A blanket decision from the U.S. Department of Energy (DOE) affirming that exports of LNG are in the national interest is the shot in the arm the industry needs to seize a golden opportunity, America’s Natural Gas Alliance (ANGA) attests in a newly released white paper.

In “Carpe Diem: LNG Exports Are America’s Once-in-a-Generation Opportunity,” ANGA takes issue with the process that forces companies wishing to export to run the traps of the Federal Energy Regulatory Commission (FERC) guidelines before applying for approval from DOE. The trade group wishes to simplify and turn the process around.

“By some estimates, a company going through that process can plan spending probably upward of 18 months to two years and up to $100 million,” Marty Durbin, president and CEO of ANGA, told journalists during a conference call to discuss the paper’s release. “On one level you can say, if you’re going to go through that process, you’ve made a pretty good commitment that you’re serious about moving this forward.

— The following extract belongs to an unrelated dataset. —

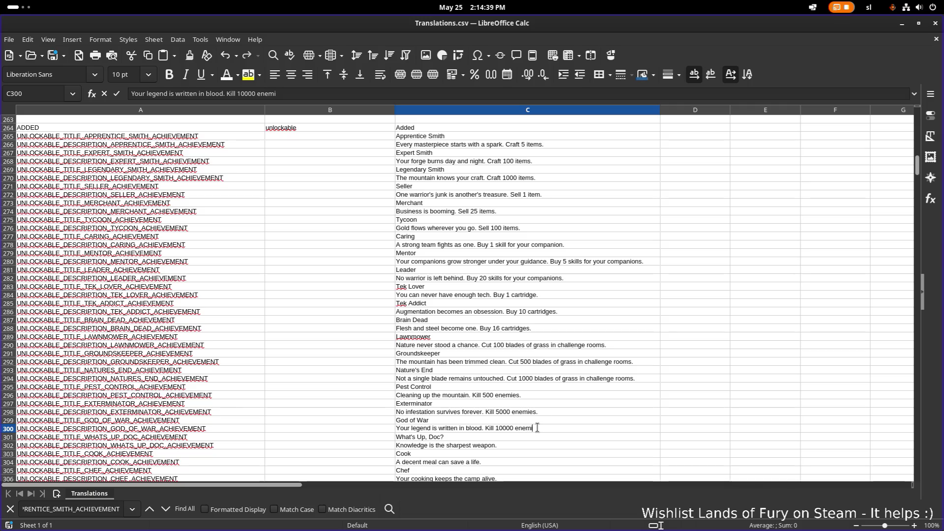
type("ey.s")
type("s.")
key("Return")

“The process itself gets into the engineering of the project of the facility itself. It gets into environmental issues,” he said. “It’s a comprehensive process and while it’s extensive and expensive, it is a predictable process─and the industry has generally been comfortable with how that process works. The more unpredictable piece has been the DOE approval.”

In fact, approval is automatic if an exporter wants to ship to a nation engaged in a free-trade agreement (FTA) with the U.S. The issue concerns facilities wishing to ship LNG to non-FTA countries. That’s where ANGA is looking to add certainty and speed to the process, turning the order around and allowing a facility to move through the FERC process knowing that DOE’s approval is already a sure thing.

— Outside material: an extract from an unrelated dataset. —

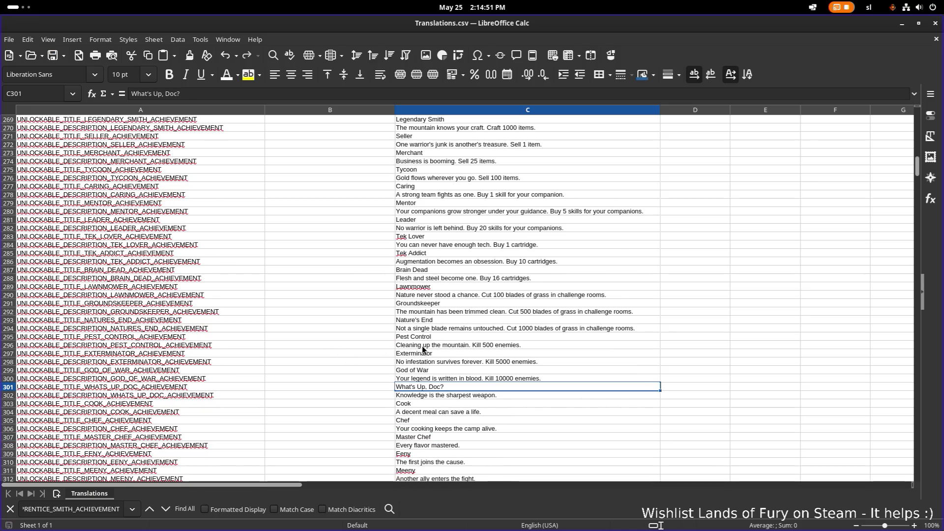
scroll(423, 350, "down", 1)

How much would that kind of change help LNG exporters? Some.

“If there was a blanket rule that said DOE would approve all exports, would that help? Yeah, a little bit,” Patrick Nevins, Washington-based partner with the Hogan Lovells law firm, said. “There is the lingering uncertainty, the sort of nightmare that you go through the FERC process and you spend two years and it costs you $50 million or $100 million and what if DOE doesn’t approve things?

“There’s no current reason to think that’s going to happen, but things could change. The political environment could change,” he said. “If you could avoid that uncertainty, that would be helpful. I think most of the political decisions about whether LNG exports are in the public interest seem to have pretty much been made, so that the political dynamic is less of a worry.”

What is not uncertain is the vast quantity of the country’s recoverable gas reserves, estimated by the Potential Gas Committee as 2,853 Tcf.

“From what is realistically expected to be built here in export facilities, I don’t think there is any question that we have the ability to produce enough natural gas to feed those facilities,” Durbin said.

“We do have plenty of gas,” said Erica Bowman, ANGA’s vice president of research and policy analysis. “In a lot of ways, the real questions are: What will the global market absorb? And how quickly can we get in there to build these facilities to participate in that world market?”